Theory guided screening of catalyst materials for hydrogen production from methane via plasma-catalysis

Natural gas which mainly consists of Methane (CH₄) is a major byproduct in oil drilling. Since it’s hard to store CH₄, methane flaring is a common practice in the petroleum industry. Production of hydrogen (H₂) gas from CH₄ is a viable alternative to deal with excess CH₄ if we can safely manage solid carbon byproduct without poisoning the catalyst surface. Conventional processes to activate CH₄ require extreme temperatures and pressures. In this work we propose plasma-catalytic conversion of CH₄ directly to H₂ gas and solid carbon, which can be done at ambient pressures and lower temperatures due to plasma activation (plasma generated from renewable electricity).
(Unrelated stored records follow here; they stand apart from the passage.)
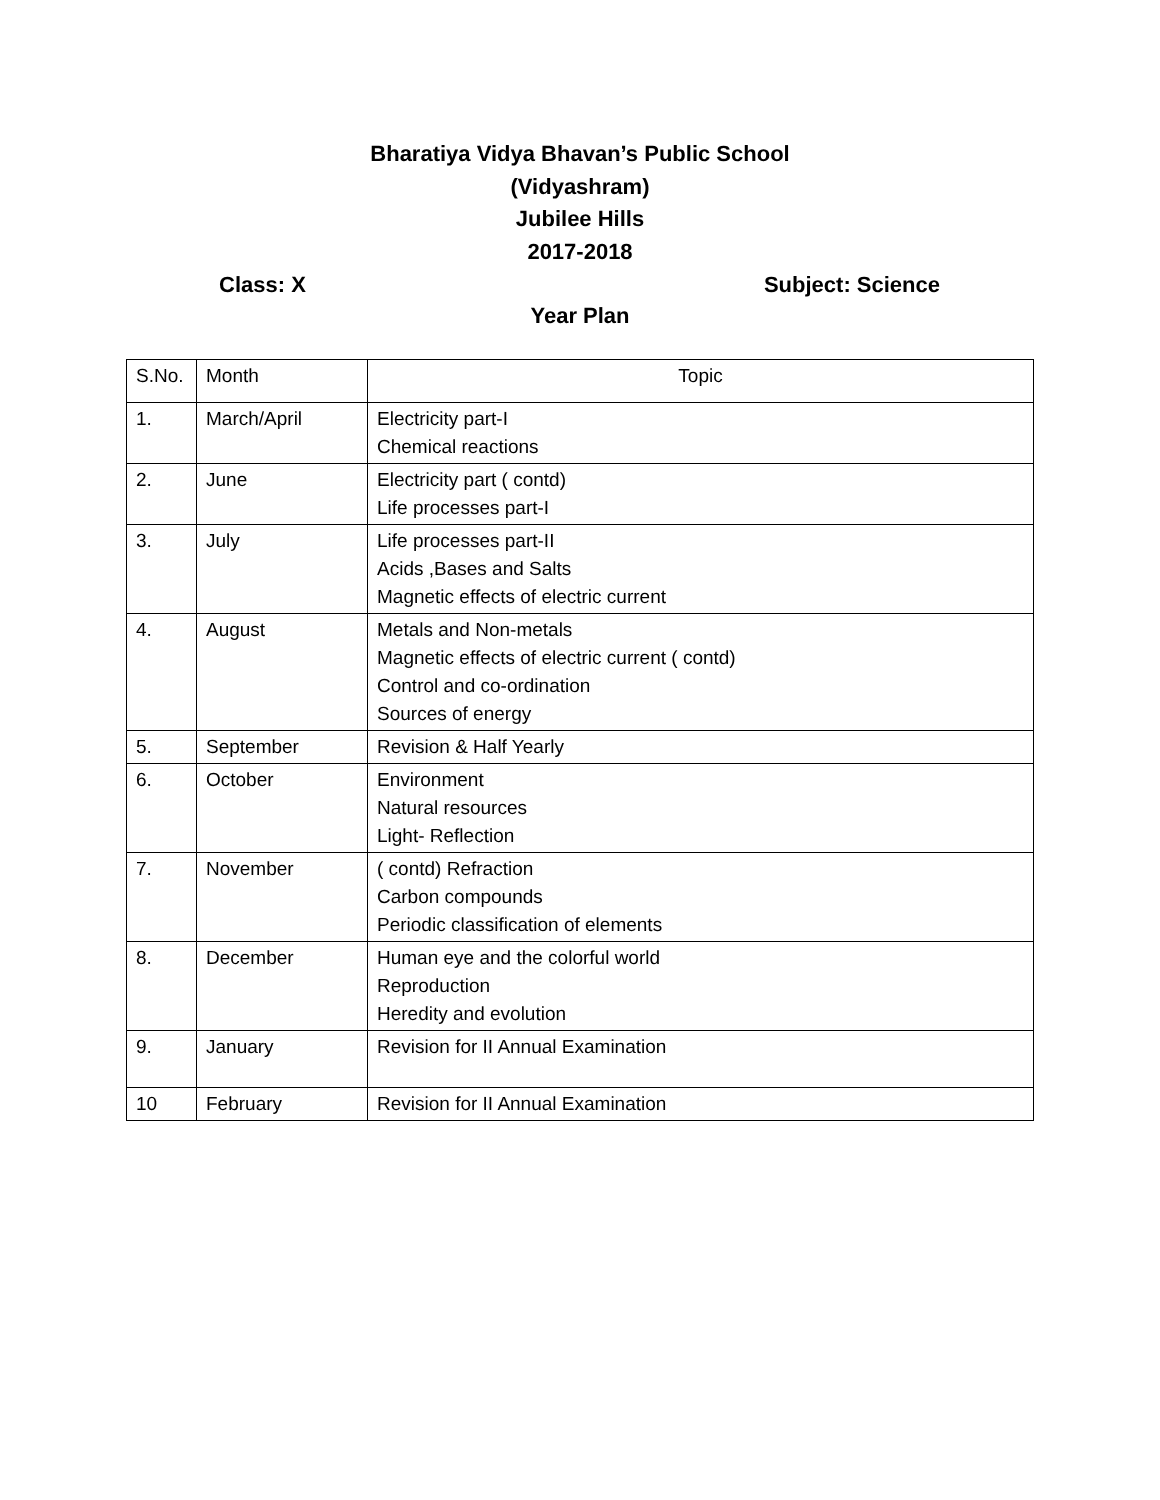Bharatiya Vidya Bhavan’s Public School
(Vidyashram)
Jubilee Hills
2017-2018
Class: X Subject: Science
Year Plan
| S.No. | Month | Topic |
| --- | --- | --- |
| 1. | March/April | Electricity part-I Chemical reactions |
| 2. | June | Electricity part ( contd) Life processes part-I |
| 3. | July | Life processes part-II Acids ,Bases and Salts Magnetic effects of electric current |
| 4. | August | Metals and Non-metals Magnetic effects of electric current ( contd) Control and co-ordination Sources of energy |
| 5. | September | Revision & Half Yearly |
| 6. | October | Environment Natural resources Light- Reflection |
| 7. | November | ( contd) Refraction Carbon compounds Periodic classification of elements |
| 8. | December | Human eye and the colorful world Reproduction Heredity and evolution |
| 9. | January | Revision for II Annual Examination |
| 10 | February | Revision for II Annual Examination |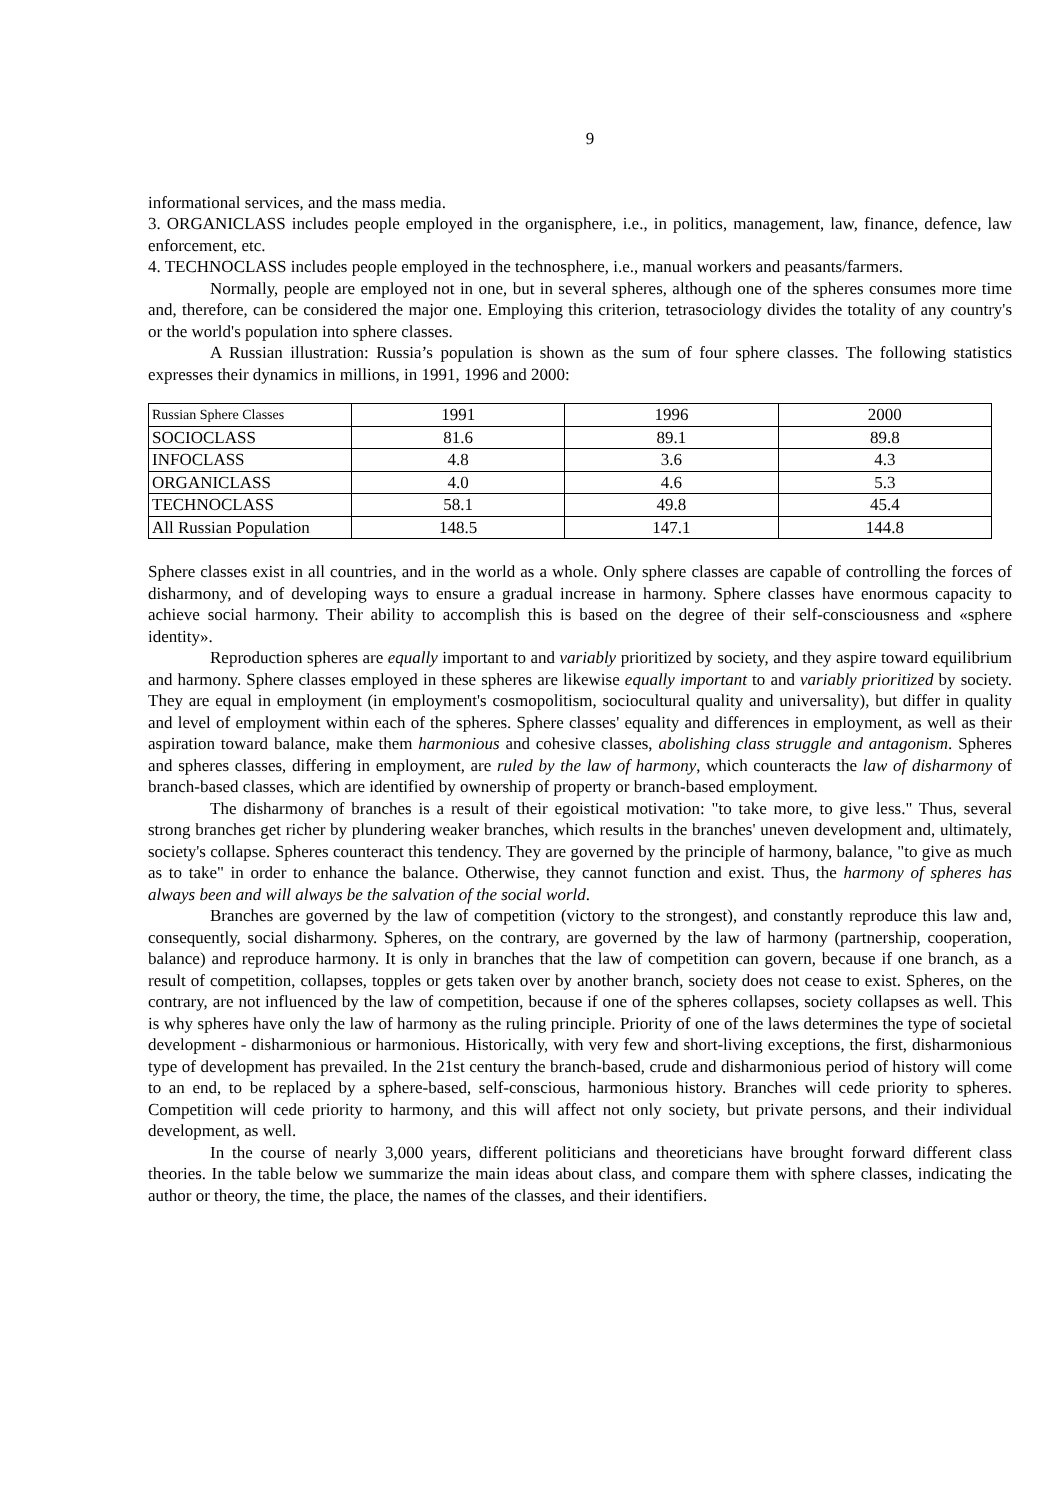9
informational services, and the mass media.
3. ORGANICLASS includes people employed in the organisphere, i.e., in politics, management, law, finance, defence, law enforcement, etc.
4. TECHNOCLASS includes people employed in the technosphere, i.e., manual workers and peasants/farmers.
Normally, people are employed not in one, but in several spheres, although one of the spheres consumes more time and, therefore, can be considered the major one. Employing this criterion, tetrasociology divides the totality of any country's or the world's population into sphere classes.
A Russian illustration: Russia’s population is shown as the sum of four sphere classes. The following statistics expresses their dynamics in millions, in 1991, 1996 and 2000:
| Russian Sphere Classes | 1991 | 1996 | 2000 |
| SOCIOCLASS | 81.6 | 89.1 | 89.8 |
| INFOCLASS | 4.8 | 3.6 | 4.3 |
| ORGANICLASS | 4.0 | 4.6 | 5.3 |
| TECHNOCLASS | 58.1 | 49.8 | 45.4 |
| All Russian Population | 148.5 | 147.1 | 144.8 |
Sphere classes exist in all countries, and in the world as a whole. Only sphere classes are capable of controlling the forces of disharmony, and of developing ways to ensure a gradual increase in harmony. Sphere classes have enormous capacity to achieve social harmony. Their ability to accomplish this is based on the degree of their self-consciousness and «sphere identity».
Reproduction spheres are equally important to and variably prioritized by society, and they aspire toward equilibrium and harmony. Sphere classes employed in these spheres are likewise equally important to and variably prioritized by society. They are equal in employment (in employment's cosmopolitism, sociocultural quality and universality), but differ in quality and level of employment within each of the spheres. Sphere classes' equality and differences in employment, as well as their aspiration toward balance, make them harmonious and cohesive classes, abolishing class struggle and antagonism. Spheres and spheres classes, differing in employment, are ruled by the law of harmony, which counteracts the law of disharmony of branch-based classes, which are identified by ownership of property or branch-based employment.
The disharmony of branches is a result of their egoistical motivation: "to take more, to give less." Thus, several strong branches get richer by plundering weaker branches, which results in the branches' uneven development and, ultimately, society's collapse. Spheres counteract this tendency. They are governed by the principle of harmony, balance, "to give as much as to take" in order to enhance the balance. Otherwise, they cannot function and exist. Thus, the harmony of spheres has always been and will always be the salvation of the social world.
Branches are governed by the law of competition (victory to the strongest), and constantly reproduce this law and, consequently, social disharmony. Spheres, on the contrary, are governed by the law of harmony (partnership, cooperation, balance) and reproduce harmony. It is only in branches that the law of competition can govern, because if one branch, as a result of competition, collapses, topples or gets taken over by another branch, society does not cease to exist. Spheres, on the contrary, are not influenced by the law of competition, because if one of the spheres collapses, society collapses as well. This is why spheres have only the law of harmony as the ruling principle. Priority of one of the laws determines the type of societal development - disharmonious or harmonious. Historically, with very few and short-living exceptions, the first, disharmonious type of development has prevailed. In the 21st century the branch-based, crude and disharmonious period of history will come to an end, to be replaced by a sphere-based, self-conscious, harmonious history. Branches will cede priority to spheres. Competition will cede priority to harmony, and this will affect not only society, but private persons, and their individual development, as well.
In the course of nearly 3,000 years, different politicians and theoreticians have brought forward different class theories. In the table below we summarize the main ideas about class, and compare them with sphere classes, indicating the author or theory, the time, the place, the names of the classes, and their identifiers.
Non-thermal plasma pushes reactants to excited states (non-equilibrium) which breaks scaling relationships of CH₄ activation. This allows us to easily activate CH₄ on metals which bind to C weakly. Weak C binding energy makes it easier to manage coke formation effectively without catalyst poisoning. In this work, we used density functional theory and nudged elastic band calculations to get micro-kinetic models from which theoretical turnover frequencies (TOF) are calculated (with and without plasma) for various transition metal catalysts. Our preliminary calculations show that transition metals like Co & Ir have several orders of magnitude improvement in TOF with the plasma activation. Going forward our experimental collaborators will use our computational results to choose appropriate catalyst candidates.